4. 医療ミステリとしての位置づけを意識したとき

シリーズ全体の中で見ると、この巻は派手さよりも調整の印象が強いと感じました。医療の知識が前面に出すぎず、かといって事件性が弱まるわけでもない。その中間に、火焔という扱いにくい題材が置かれています。

医療ミステリとしての枠組みを知っているからこそ、「火」をどう説明し、どう位置づけるのかが気になりました。科学的に説明できる部分と、そうでない部分。その境界が、天久鷹央の推理によって少しずつ整理されていく様子は、派手ではないけれど印象に残りました。

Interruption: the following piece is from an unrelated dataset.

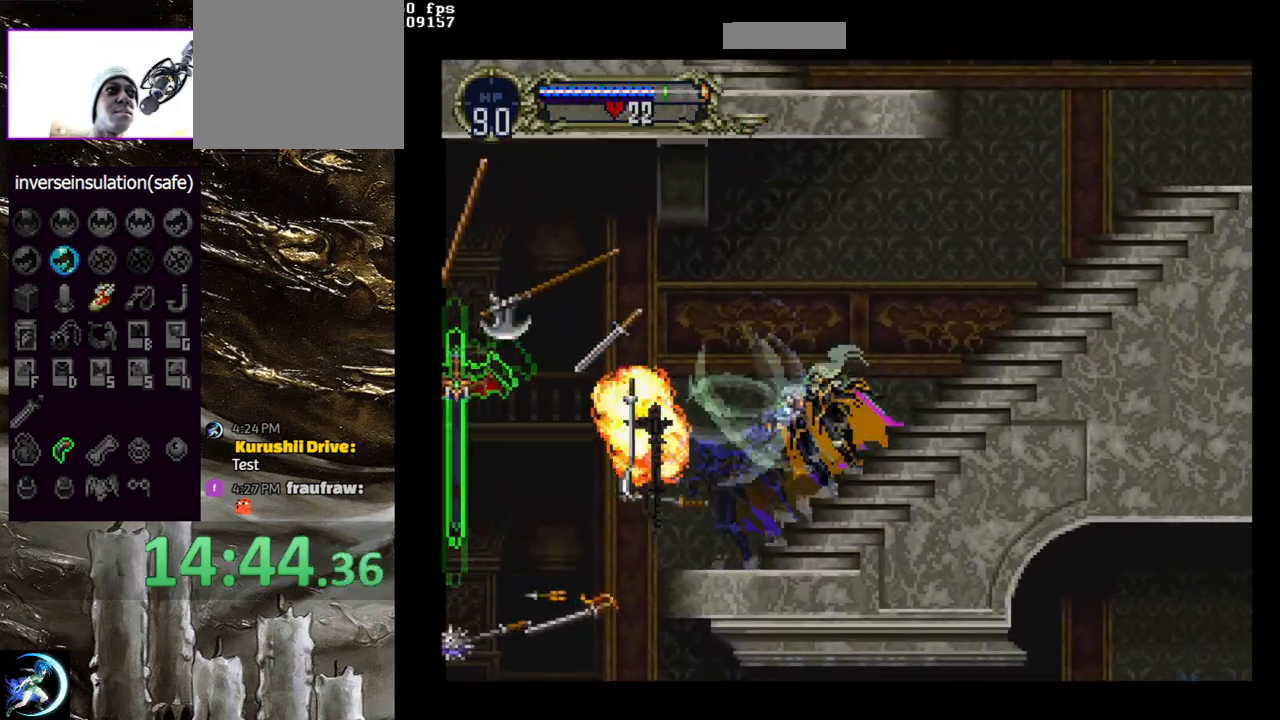
{"buttons": [], "left_stick": "center", "right_stick": "center", "events": [[67, "TRIANGLE", "up"], [100, "CIRCLE", "up"], [150, "CIRCLE", "down"], [183, "TRIANGLE", "down"], [267, "TRIANGLE", "up"], [300, "CIRCLE", "up"], [333, "CIRCLE", "down"], [367, "TRIANGLE", "down"], [450, "TRIANGLE", "up"], [467, "CIRCLE", "up"]]}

読みながら、私は「これは火の話というより、人の判断の話なのかもしれない」と思う場面が何度かありました。ただ、その考えも途中で揺らぎます。最後まで読んでも、単純な言い切りはできませんでした。

 

5. 読み終えて残った迷いと判断

すべてを読み終えたあと、火焔を凶器と呼んでいいのかどうか、私はまだ迷っています。事件としての決着はついているはずなのに、その呼び名だけが、少し浮いたまま残っている感じがありました。

この巻をおすすめできるかと聞かれたら、シリーズをある程度読んできた人には、私は勧めると思います。ただし、分かりやすいカタルシスや、派手な逆転を期待すると、少し肩透かしに感じるかもしれません。火という分かりやすい題材を使いながら、その分かりやすさを裏切る構成を、私は面白いとも、少し引っかかるとも感じました。

天久鷹央というキャラクターが、なぜ医療の現場で事件に向き合うのか。その理由を、火焔という扱いにくい存在を通して、改めて考えさせられた一冊だったように思えます。